**Exercise details**. Restate only the tail of the data below, starting at the line that contains "It is also taken" and including the last line, word for word.

**Records**.

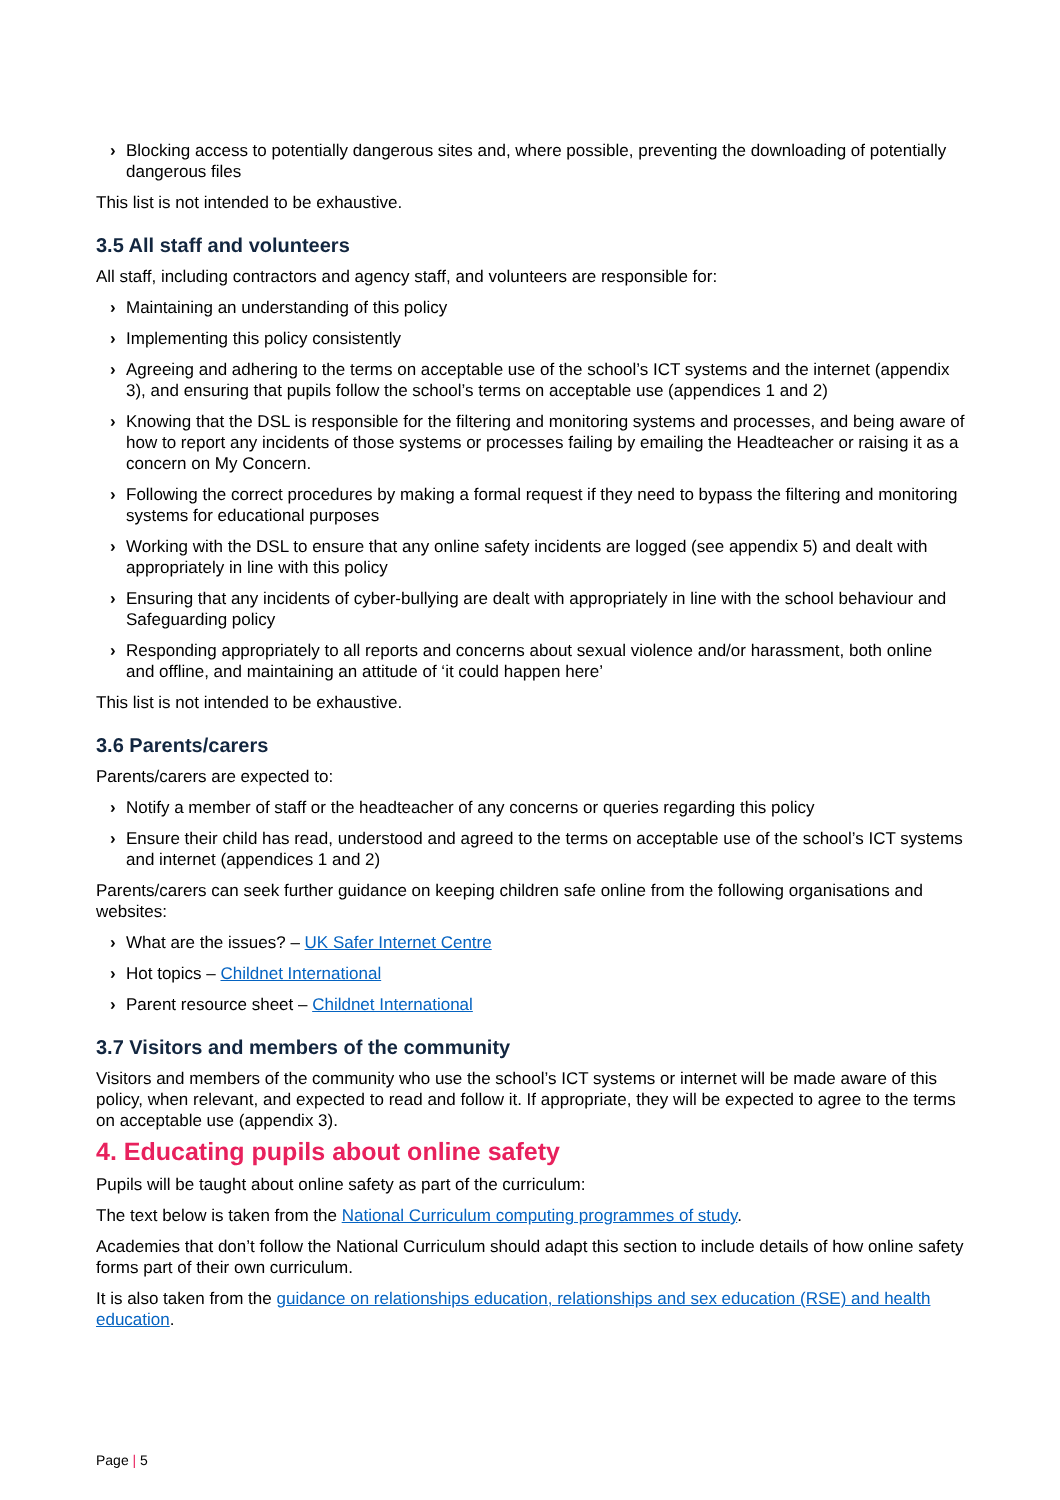› Blocking access to potentially dangerous sites and, where possible, preventing the downloading of potentially dangerous files
This list is not intended to be exhaustive.
3.5 All staff and volunteers
All staff, including contractors and agency staff, and volunteers are responsible for:
› Maintaining an understanding of this policy
› Implementing this policy consistently
› Agreeing and adhering to the terms on acceptable use of the school’s ICT systems and the internet (appendix 3), and ensuring that pupils follow the school’s terms on acceptable use (appendices 1 and 2)
› Knowing that the DSL is responsible for the filtering and monitoring systems and processes, and being aware of how to report any incidents of those systems or processes failing by emailing the Headteacher or raising it as a concern on My Concern.
› Following the correct procedures by making a formal request if they need to bypass the filtering and monitoring systems for educational purposes
› Working with the DSL to ensure that any online safety incidents are logged (see appendix 5) and dealt with appropriately in line with this policy
› Ensuring that any incidents of cyber-bullying are dealt with appropriately in line with the school behaviour and Safeguarding policy
› Responding appropriately to all reports and concerns about sexual violence and/or harassment, both online and offline, and maintaining an attitude of ‘it could happen here’
This list is not intended to be exhaustive.
3.6 Parents/carers
Parents/carers are expected to:
› Notify a member of staff or the headteacher of any concerns or queries regarding this policy
› Ensure their child has read, understood and agreed to the terms on acceptable use of the school’s ICT systems and internet (appendices 1 and 2)
Parents/carers can seek further guidance on keeping children safe online from the following organisations and websites:
› What are the issues? – UK Safer Internet Centre
› Hot topics – Childnet International
› Parent resource sheet – Childnet International
3.7 Visitors and members of the community
Visitors and members of the community who use the school’s ICT systems or internet will be made aware of this policy, when relevant, and expected to read and follow it. If appropriate, they will be expected to agree to the terms on acceptable use (appendix 3).
4. Educating pupils about online safety
Pupils will be taught about online safety as part of the curriculum:
The text below is taken from the National Curriculum computing programmes of study.
Academies that don’t follow the National Curriculum should adapt this section to include details of how online safety forms part of their own curriculum.
It is also taken from the guidance on relationships education, relationships and sex education (RSE) and health education.
Page | 5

**Response to this exercise**.
It is also taken from the guidance on relationships education, relationships and sex education (RSE) and health education.
Page | 5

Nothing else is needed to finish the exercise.